复合调控元件的计算分析

Computational analysis of composite regulatory elements.

作者信息

Qiu Ping, Ding Wei, Jiang Ying, Greene Jonathan R, Wang Luquan

机构信息

Bioinformatics Group and Human Genomic Research Department at Schering-Plough Research Institute, 2015 Galloping Hill Road, Kenilworth, New Jersey 07033, USA.

出版信息

Mamm Genome. 2002 Jun;13(6):327-32. doi: 10.1007/s00335-001-2141-8.

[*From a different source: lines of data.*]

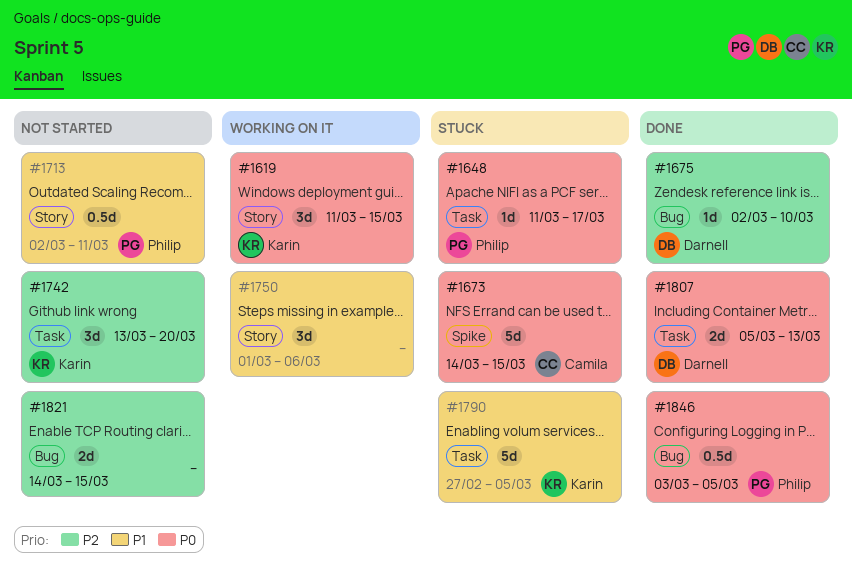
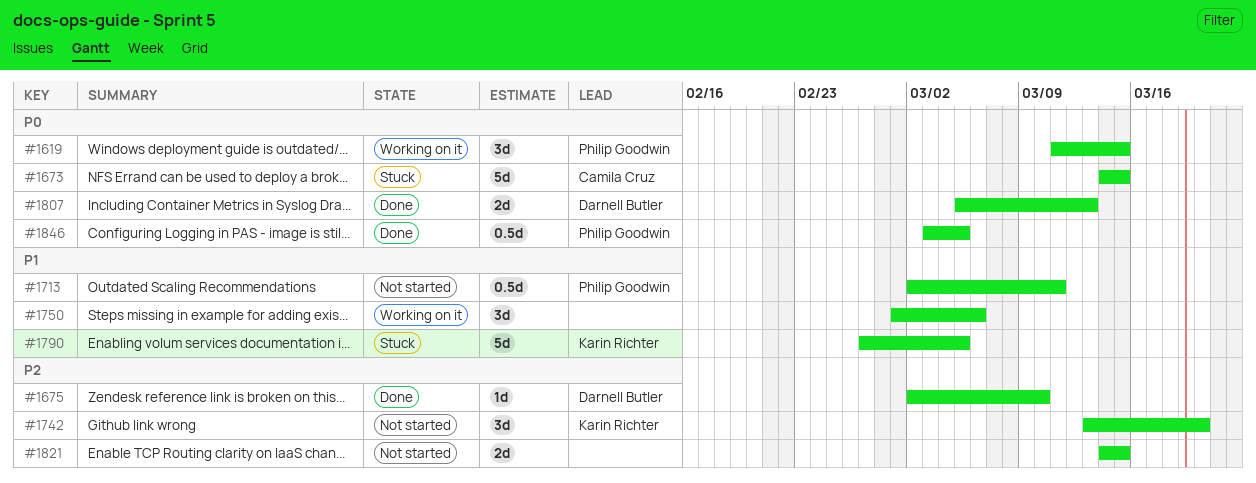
#1619, owner: Karin Richter -> Philip Goodwin
#1648: present -> none

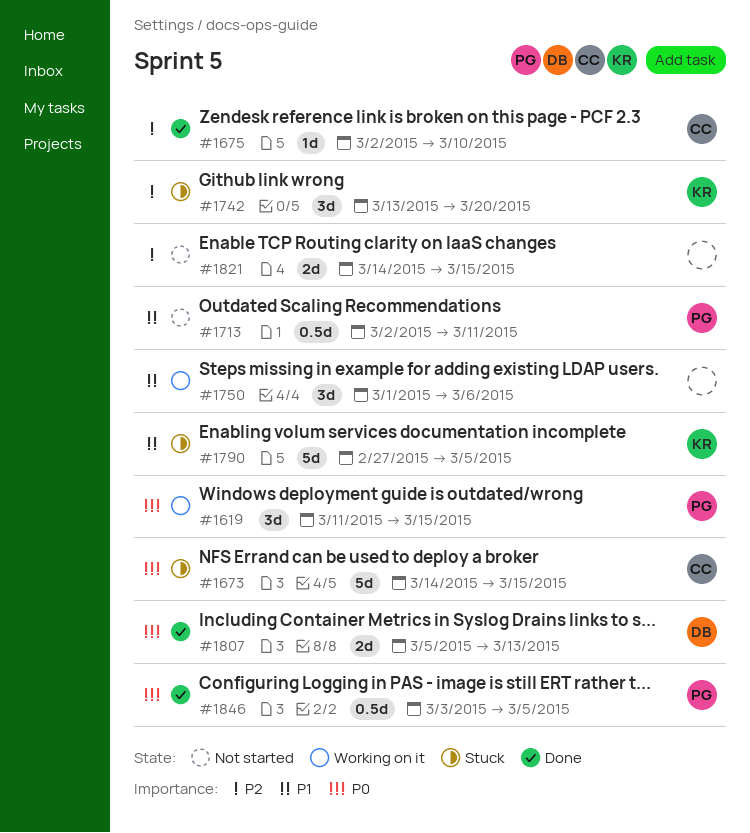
#1675, owner: Darnell Butler -> Camila Cruz
#1742, status: Not started -> Stuck

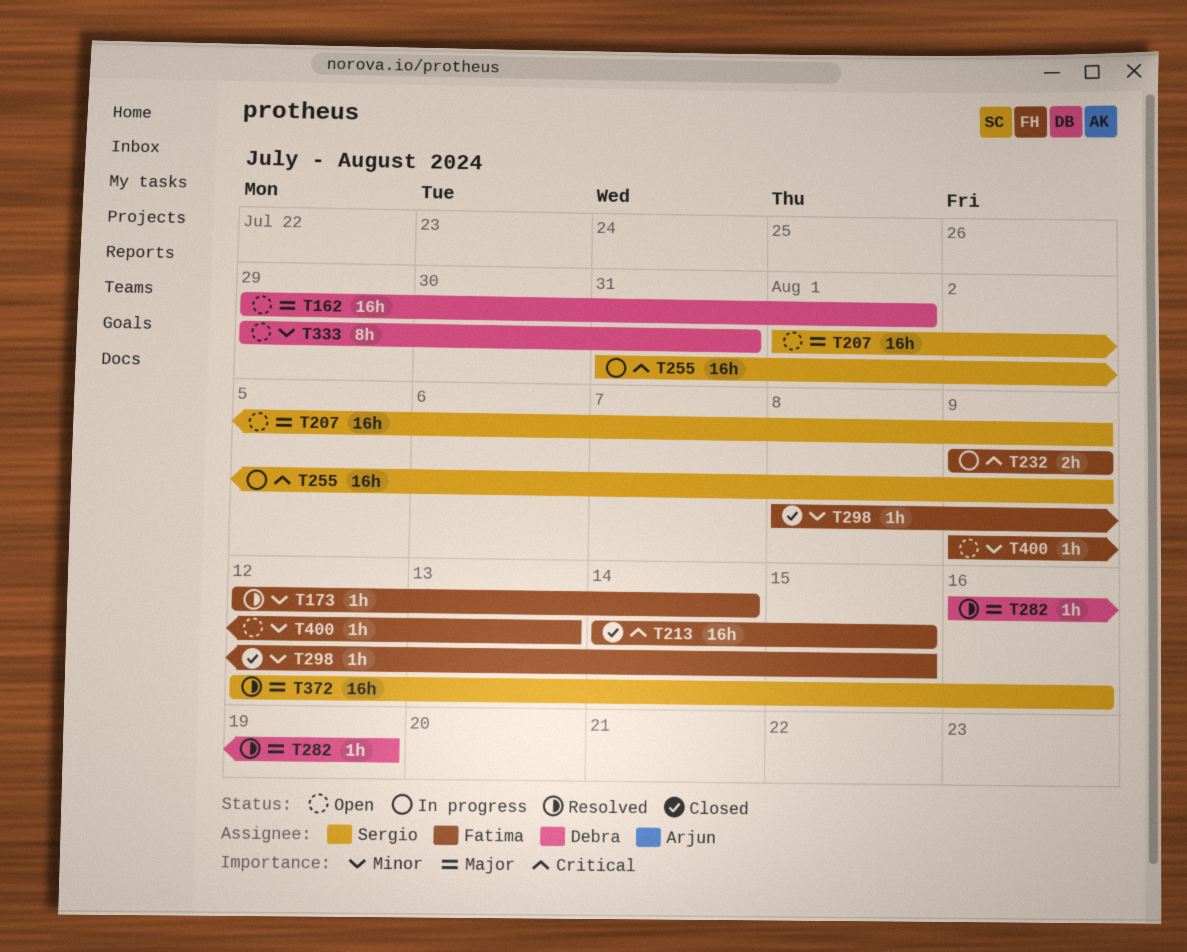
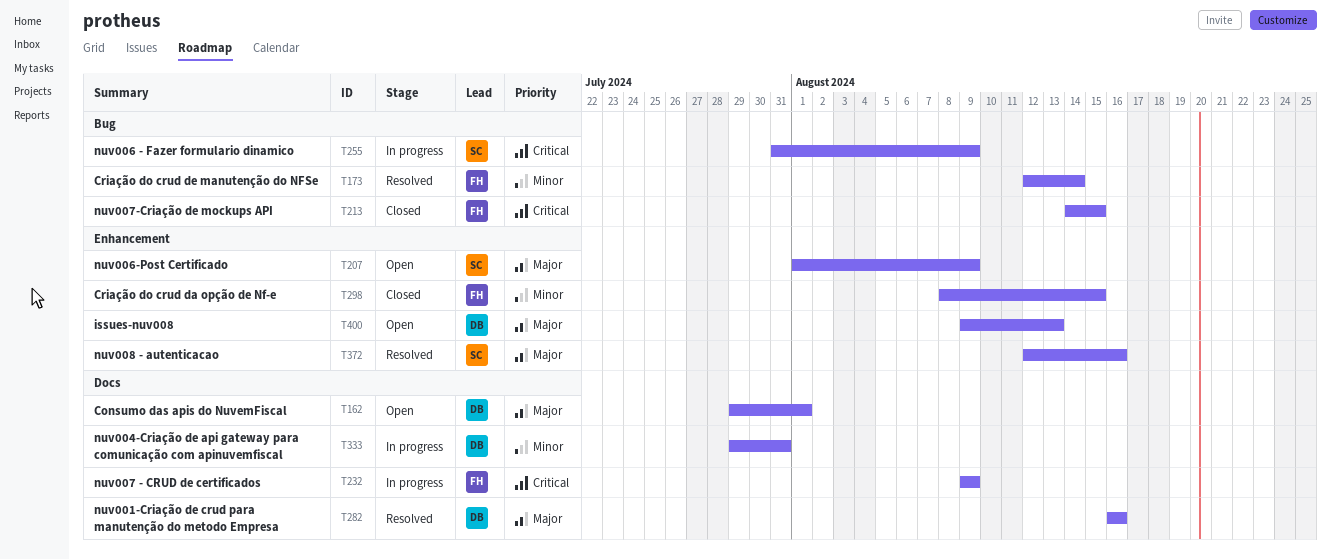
T282, due: Aug 19 -> Aug 16
T333, status: Open -> In progress
T400, owner: Fatima -> Debra
T400, priority: Minor -> Major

DOI:10.1007/s00335-001-2141-8

PMID:12115037

Abstract

Combinatorial regulation is a powerful mechanism for generating specificity in gene expression, and it is thought to play a pivotal role in the formation of the complex gene regulatory networks found in higher eukaryotes. The term "Composite Element" (CE) refers to a minimal functional unit where protein-DNA and protein-protein interactions contribute to a highly specific pattern of gene transcriptional regulation. Identification of composite elements will help to better understand gene regulation networks. Experimentally identified CEs are limited in number, and the currently available CE database COMPEL is based on such published information. Here, based on the statistical analysis of over-represented adjacent transcription factor binding sites, we describe a computational method to predict composite regulatory elements in genomic sequences. The algorithm proved to be efficient for extracting composite elements that had been experimentally confirmed and documented in the COMPEL database. Furthermore, putative new composite elements are predicted based on this method, and we have been able to confirm some of our predictions which are not included in the COMPEL database by searching published information.

摘要

组合调控是一种在基因表达中产生特异性的强大机制，并且被认为在高等真核生物中发现的复杂基因调控网络的形成中起着关键作用。术语“复合元件”（CE）指的是一个最小功能单元，其中蛋白质 - DNA和蛋白质 - 蛋白质相互作用促成了高度特异性的基因转录调控模式。复合元件的鉴定将有助于更好地理解基因调控网络。实验鉴定出的复合元件数量有限，并且当前可用的CE数据库COMPEL就是基于此类已发表信息建立的。在此，基于对过度富集的相邻转录因子结合位点的统计分析，我们描述了一种计算方法来预测基因组序列中的复合调控元件。该算法被证明对于提取在COMPEL数据库中已通过实验确认和记录的复合元件是有效的。此外，基于此方法预测了推定的新复合元件，并且通过搜索已发表信息，我们已经能够确认一些未包含在COMPEL数据库中的预测。